Ce que dit la bouche d’ombre
Le titre de ce film est celui du dernier long poème des Contemplations. Les textes de Victor Hugo qui
constituent notre bande-son ne sont pas pour autant puisés dans cette œuvre seule, loin s’en faut. Ils sont
seulement liés aux sens multiples qu’ouvre cette puissante formule, mystère qui prend écho dans toute l’œuvre
hugolienne. Ce que dit la bouche d’ombre, c’est par exemple ce que disent les gouffres, ceux de la terre, de
la mer ou du ciel. C’est ce que disent les tombes, les sépulcres, que l'œuvre de Hugo n’a cessé de fréquenter
et d’invoquer. L’écrivain ira même, de 1853 à 1855, jusqu’à pratiquer des expériences spirites. À cette même
période il s’apprête à publier Les Contemplations, et il laisse entendre que Ce que dit la bouche d’ombre est
un poème en partie lié aux manifestations de la Table spirite, une écriture qui lui est en quelque sorte
commandée par la Table... D’où l’importance que nous avons accordée, en y revenant comme à un repère, aux
Procès-verbaux des séances des Tables Parlantes à Jersey, intégrés depuis longtemps, comme une sorte
d’apocryphe, au sein des Œuvres complètes de Victor Hugo. La bouche d’ombre, c’est souvent celle de cette
Table qui parle...
Ses paroles, consignées par un système qu’il ne rentre pas dans notre propos poétique de détailler
techniquement, sont toujours censées venir de la mort, venir des esprits. Le rapport à la Table, c’est pour Hugo
le rapport aux ténèbres, au gouffre de la tombe, à ce qu’il appelle L’Ombre du sépulcre. Toute sépulture chez
Hugo menace d’une résurrection, et le film convoque des textes où plane (théâtre, prose ou poésie) le thème
du Commandeur.

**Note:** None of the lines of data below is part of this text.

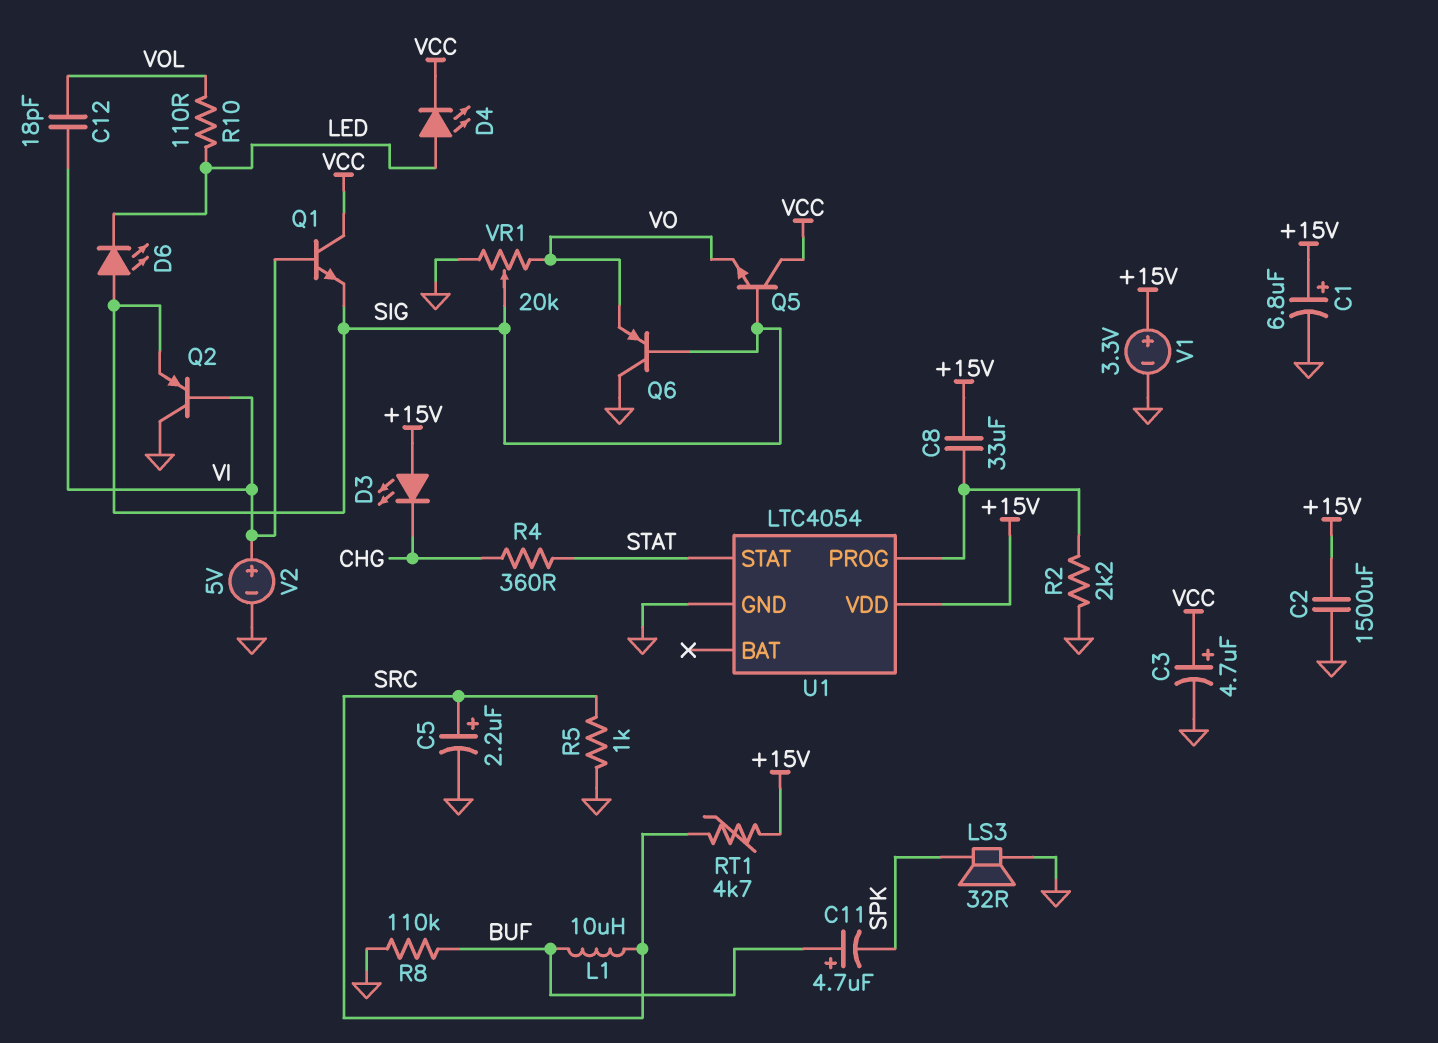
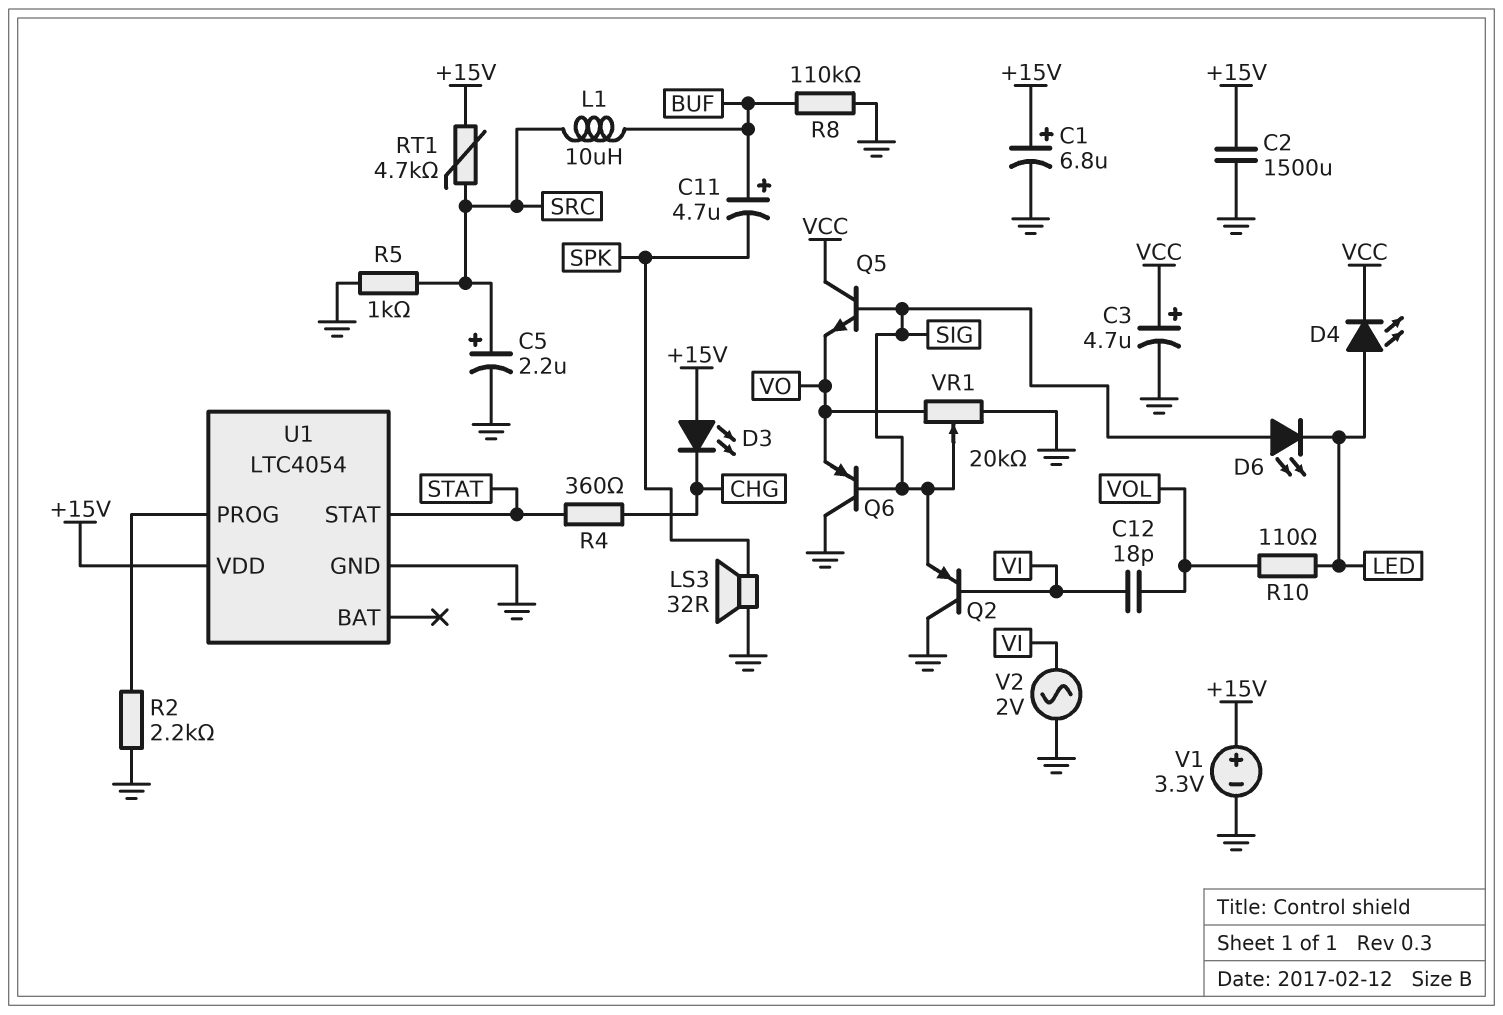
C8: 33uF (+15V, U1/PROG) -> none
Q1: NPN (B VI, C VCC, E SIG) -> none
V2: 5V (plus VI, minus GND) -> AC 2V (GND, VI)

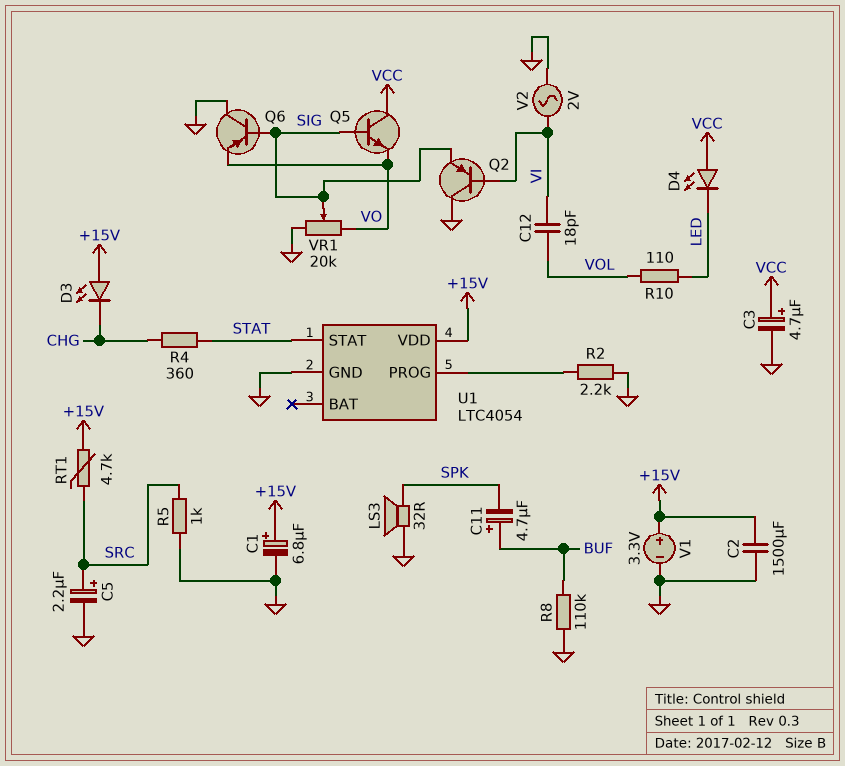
D4: LED (A LED, K VCC) -> LED (A VCC, K LED)
D6: LED (A SIG, K LED) -> none
L1: 10uH (BUF, SRC) -> none

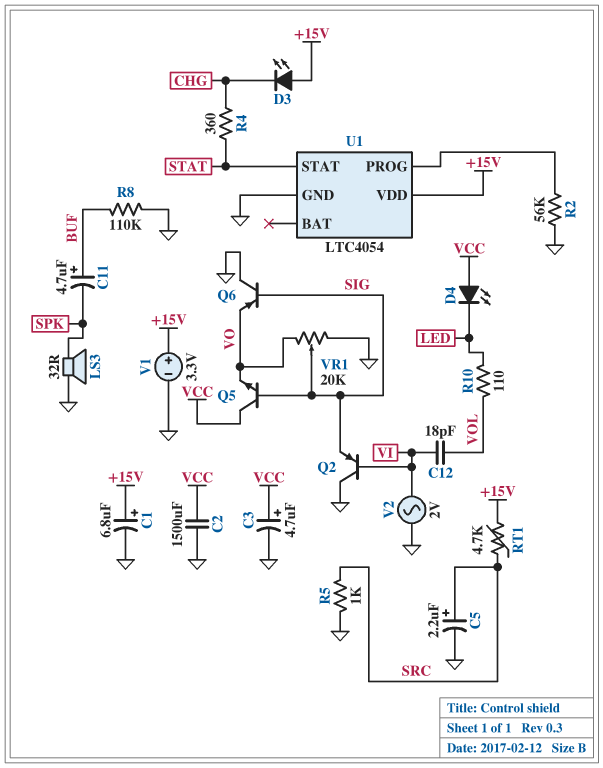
C2: 1500uF (+15V, GND) -> 1500uF (GND, VCC)
R2: 2.2k (GND, U1/PROG) -> 56k (GND, U1/PROG)

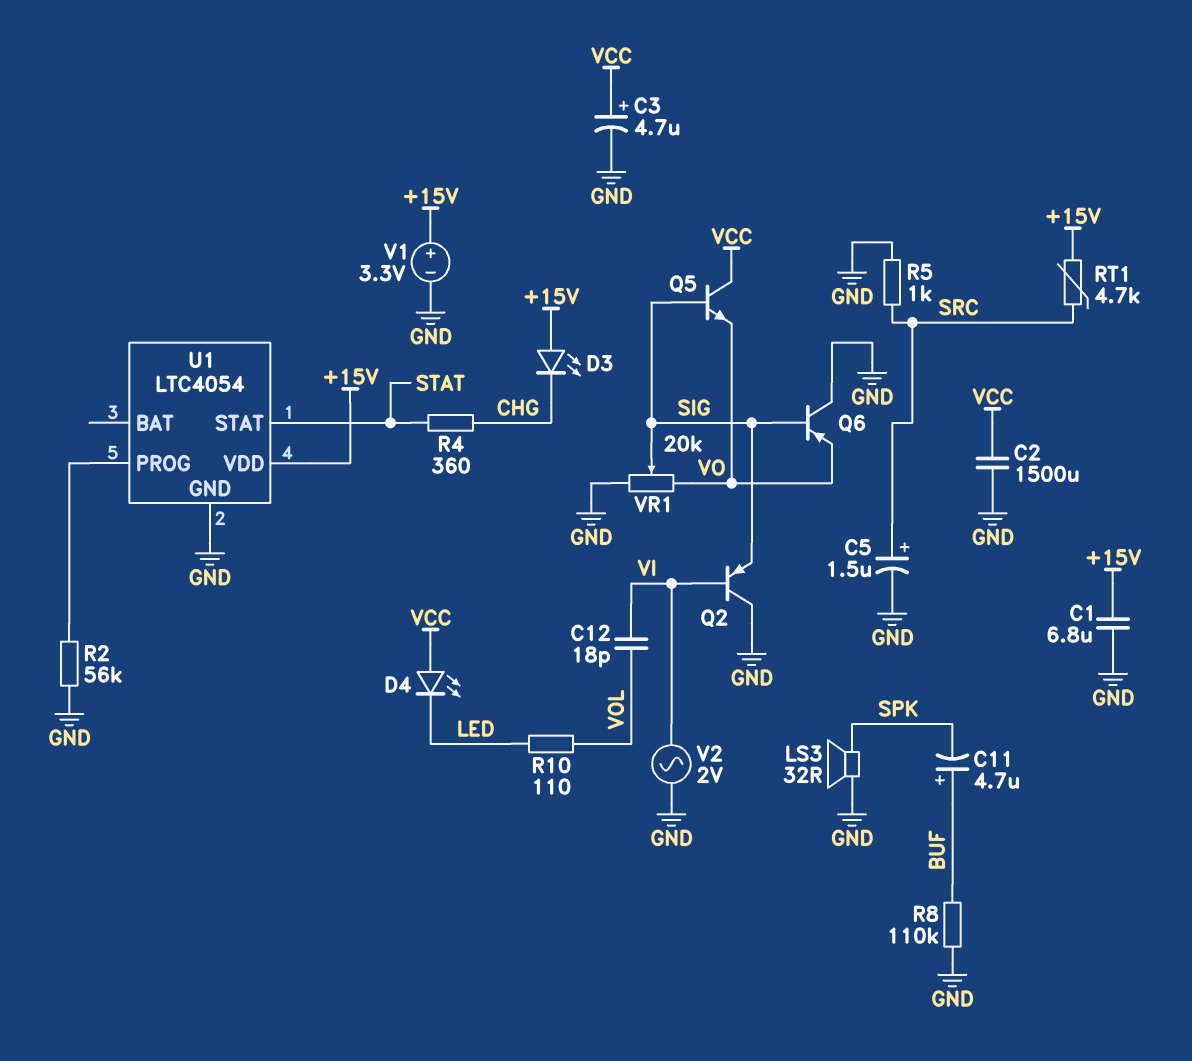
C1: 6.8uF (plus +15V, minus GND) -> 6.8uF (+15V, GND)
C5: 2.2uF (plus SRC, minus GND) -> 1.5uF (plus SRC, minus GND)

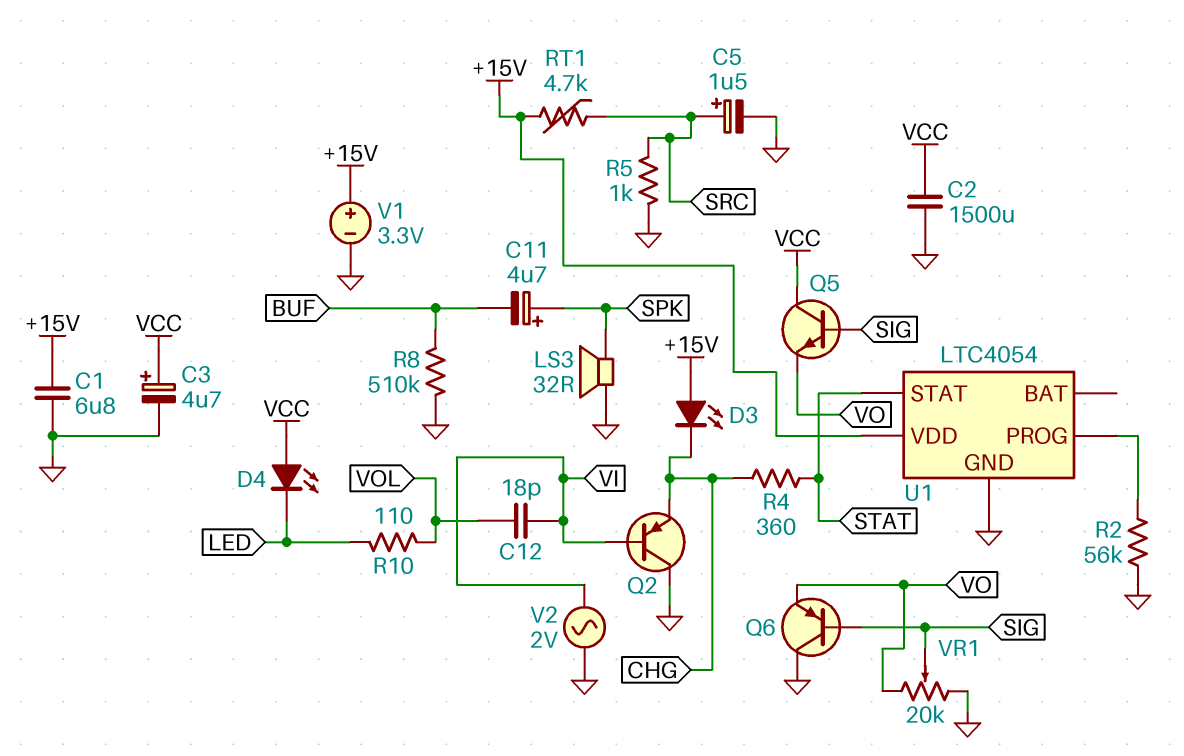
C11: 4.7uF (plus BUF, minus SPK) -> 4.7uF (plus SPK, minus BUF)
Q2: PNP (B VI, C GND, E SIG) -> PNP (B VI, C GND, E CHG)
R8: 110k (BUF, GND) -> 510k (BUF, GND)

Cette figure est très présente chez l’auteur, et notre première fantasmagorie est d’ailleurs une
évocation de la mise en terre du moine Torquemada, véritable enterré vivant promis sans doute à une
vengeresse résurrection…
La musique qui soude notre choix de thèmes et de textes, c’est le Verbe, le Verbe avec un grand « V », au sens
biblique des commencements et des fins... À ces mots, à ces sons, nous avons affecté des visions ; d’où le
terme de Fantasmagorie... Une grande part de cet univers visuel s’inspire directement de dessins et peintures
de Victor Hugo lui-même, qui deviennent les décors de théâtre de notre fiction, ou le kaléidoscope d’une
imagerie virtuelle. Celle-ci transforme cette œuvre graphique comme la chaleur émanant du chaudron des
sorcières déforme à travers l’air, en rêves tremblants, l’univers derrière elle. Les soleils d’encres de Victor Hugo
se remettent à couler…
Jean-François Jung
Dans l'ombre infinie et indéfinie, il y a quelque chose, ou quelqu'un, de vivant ; mais ce qui est vivant là fait
partie de notre mort. Victor Hugo. L’Homme qui rit.